Gov. Gavin Newsom activated the state Office of Emergency Services operations center “to its highest level.”
LOS ANGELES (AP) — The Latest on Southern California’s strongest earthquake in 20 years (all times local):
An earthquake with a preliminary magnitude of 6.9 has jolted Southern California, but there are no immediate reports of damage or injuries.
The U.S. Geological Survey says the quake hit at 8:19 p.m. Friday and was centered 11 miles from Ridgecrest, where a magnitude 6.4 quake struck on Thursday. The agency initially said the earthquake had a magnitude of 7.1.
The quake was felt downtown as a rolling motion that seemed to last at least a half-minute.

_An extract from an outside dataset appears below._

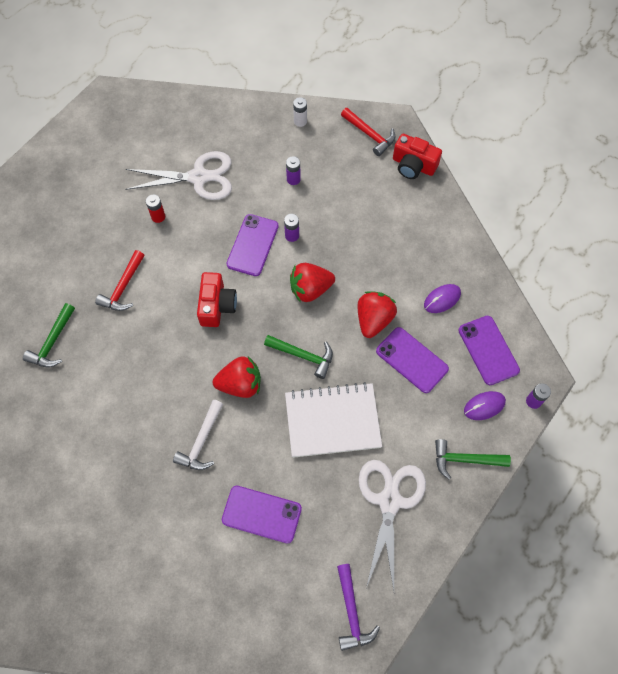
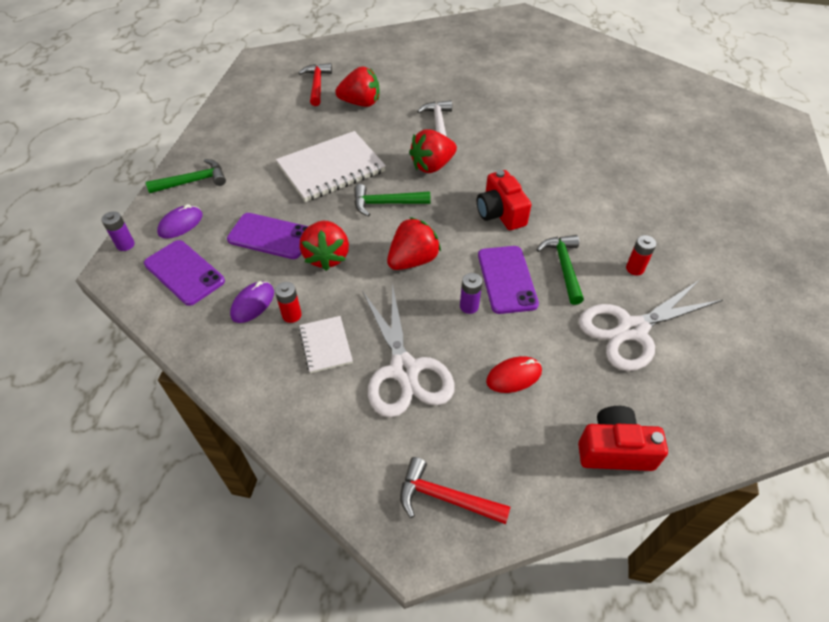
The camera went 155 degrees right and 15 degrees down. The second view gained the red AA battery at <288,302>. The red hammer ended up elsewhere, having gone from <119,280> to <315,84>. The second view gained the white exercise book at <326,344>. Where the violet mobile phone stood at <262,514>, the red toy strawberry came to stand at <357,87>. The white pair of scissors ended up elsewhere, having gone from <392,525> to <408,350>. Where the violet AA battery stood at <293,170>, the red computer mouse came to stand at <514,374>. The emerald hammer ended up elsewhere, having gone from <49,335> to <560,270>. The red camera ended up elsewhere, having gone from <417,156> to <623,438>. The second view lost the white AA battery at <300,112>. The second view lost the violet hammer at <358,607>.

It was felt as far away as Las Vegas, and the USGS says it also was felt in Mexico.
If the preliminary magnitude is correct, it would be the largest Southern California quake in 20 years.
Seismologists say there have been 1,700 aftershocks in the wake of the strongest earthquake to hit Southern California in 20 years but the chances of another large temblor are diminishing.
A magnitude 5.4 quake at 4:07 a.m. Friday is so far the strongest aftershock of Thursday’s 6.4 quake, which struck in the Mojave Desert near the town of Ridgecrest.
Zachary Ross of the California Institute of Technology says the number of aftershocks might be slightly higher than average. He also says a quake of that size could continue producing aftershocks for years.
The quake caused some damage to buildings and roads in and around Ridgecrest.
However, seismologists say it’s unlikely the quake will affect any fault lines away from the immediate area, such as the mighty San Andreas.
The city of Los Angeles is planning to reduce the threshold for public notifications by its earthquake early warning app, but officials say it was in the works before Southern California’s big earthquake Thursday.
The ShakeAlert LA app was designed to notify users of magnitudes of 5.0 or greater and when a separate intensity scale predicts potentially damaging shaking.
Robert de Groot of the U.S. Geological Survey says lowering the magnitude to 4.5 was already being worked on and had been discussed with LA as recently as a day before Thursday’s magnitude 6.4 quake centered in the Mojave Desert.
The shaking intensity levels predicted for LA were below damaging levels, so an alert was not triggered.
Mayor’s office spokeswoman Andrea Garcia also says the lower magnitude threshold has been in the planning stages and an update to the system is expected this month.
A vigorous aftershock sequence is following the strongest earthquake to hit Southern California in 20 years.
A magnitude 5.4 quake at 4:07 a.m. Friday is so far the strongest aftershock of Thursday’s magnitude 6.4 jolt, and was felt widely.
Seismologists had said there was an 80% probability of an aftershock of that strength.
Thursday’s big quake struck in the Mojave Desert, about 150 miles (240 kilometers) northeast of Los Angeles, near the town of Ridgecrest, which suffered damage to buildings and roads.
The strongest earthquake in 20 years shook a large swath of Southern California and parts of Nevada on the July 4th holiday, rattling nerves and causing injuries and damage in a town near the epicenter, followed by a swarm of ongoing aftershocks.
The 6.4 magnitude quake struck at 10:33 a.m. Thursday in the Mojave Desert, about 150 miles (240 kilometers) northeast of Los Angeles, near the town of Ridgecrest, California.
Kern County Fire Chief David Witt says multiple injuries and two house fires were reported in the town of 28,000. Emergency crews were also dealing with small vegetation fires, gas leaks and reports of cracked roads.
Witt says 15 patients were evacuated from the Ridgecrest Regional Hospital as a precaution and out of concern for aftershocks.